Friday, October 25, 2013

I bought one book at the Bangor Goodwill yesterday: a battered, ex-waterlogged, paperback copy of Muriel Rukeyser's The Life of Poetry, originally published in 1949 and reprinted in 1996--with (and how odd is this?) an index compiled by the mother of my college friend Lucy, who was also one of our Winter's Tale readers.

I open the book, and this is what Rukeyser says to me:
The truth of the poem is the truth both of the poet and the reader. It has been given and taken. 
Whitman is a "bad influence"; that is, he cannot be imitated. He can, in hilarious or very dull burlesques, be parodied; but anyone who has come under his rhythms to the extent of trying to use them knows how great a folly is there.
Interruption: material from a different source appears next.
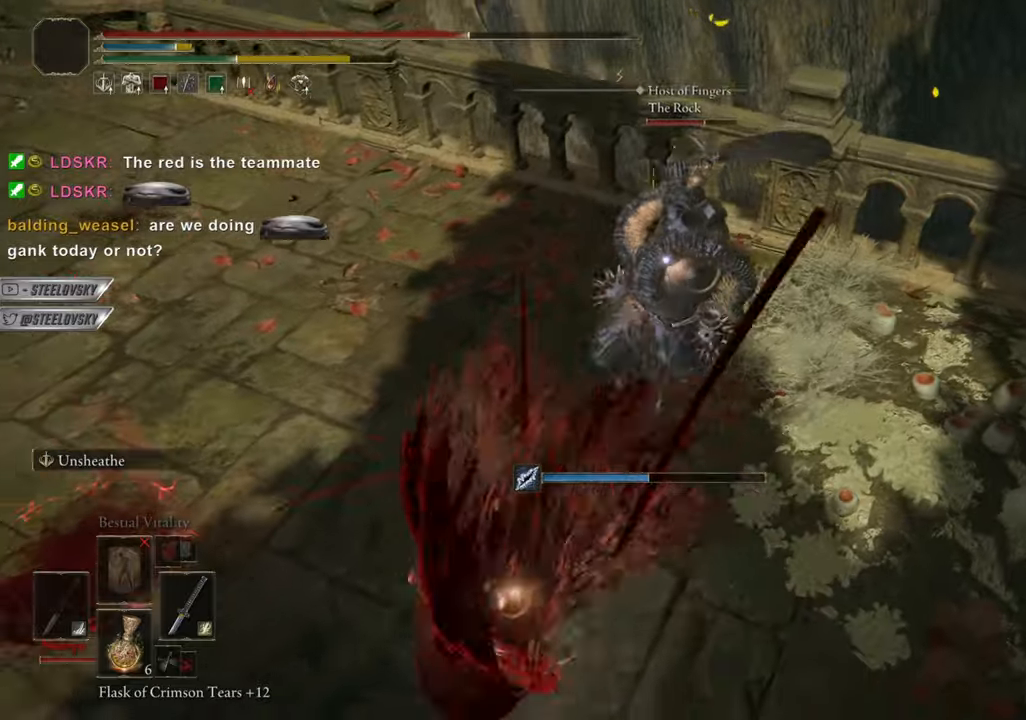
{"buttons": [], "left_stick": "down-left", "right_stick": "center", "events": [[100, "R3", "up"], [100, "right_stick", "center"], [300, "CIRCLE", "down"], [384, "CIRCLE", "up"]]}
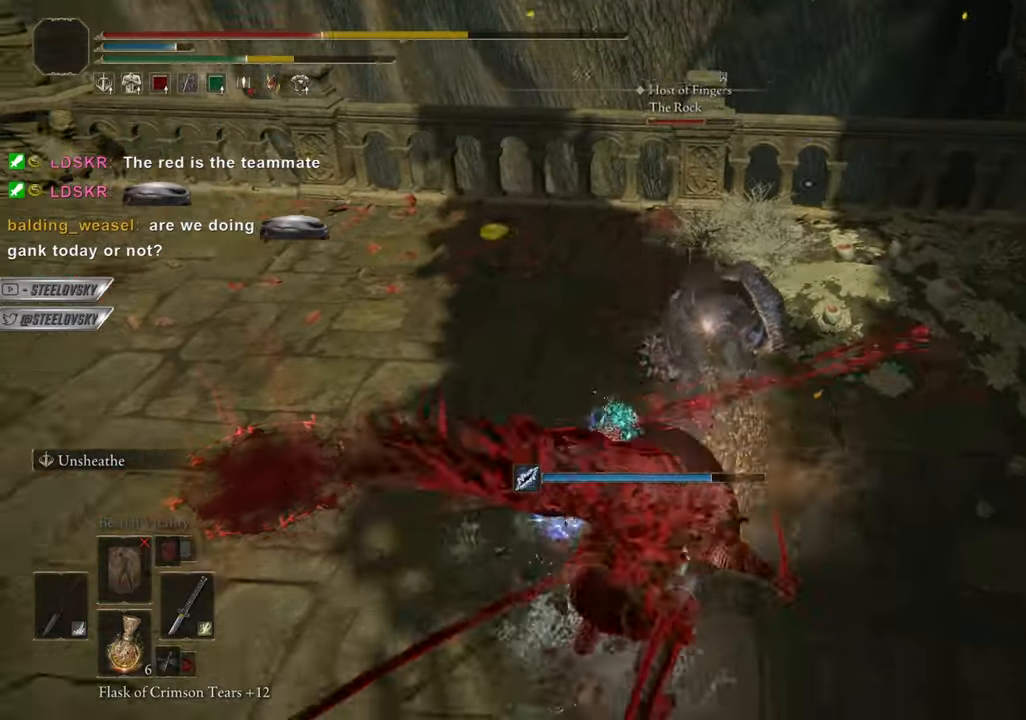
{"buttons": [], "left_stick": "down-left", "right_stick": "center", "events": [[367, "R3", "down"], [468, "R3", "up"]]}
He cannot be extended; it is as if his own curse on "poems distill'd from poems" were still effective (as it forever is); but what is possible is to go deeper into one's own sources, the body and the ancient religious poetry, and go on with the work he began. 
The poet stands in relation to Nature; this does not mean landscape, as Robert Frost points out, but the "whole Goddamn machinery."
Anyone dealing with poetry and the love of poetry must also deal, then, with the hatred of poetry, and perhaps even more with the indifference which is driven toward the center.
Re the Frost comment: I think I may have found the epigraph for my Chestnut Ridge collection. That sentence shoots me right through the heart.

3 comments:

Ruth said...

That does just about sum it all up, doesn't it?

Lucy Grace said...

Really, Pat Holland? I don't remember her doing that (was it a reprint of a 70s edition, a more likely time for her to do such work and for me to not pay attention)

Dawn Potter said...

Doesn't say so, but who knows? Maybe there are two of them.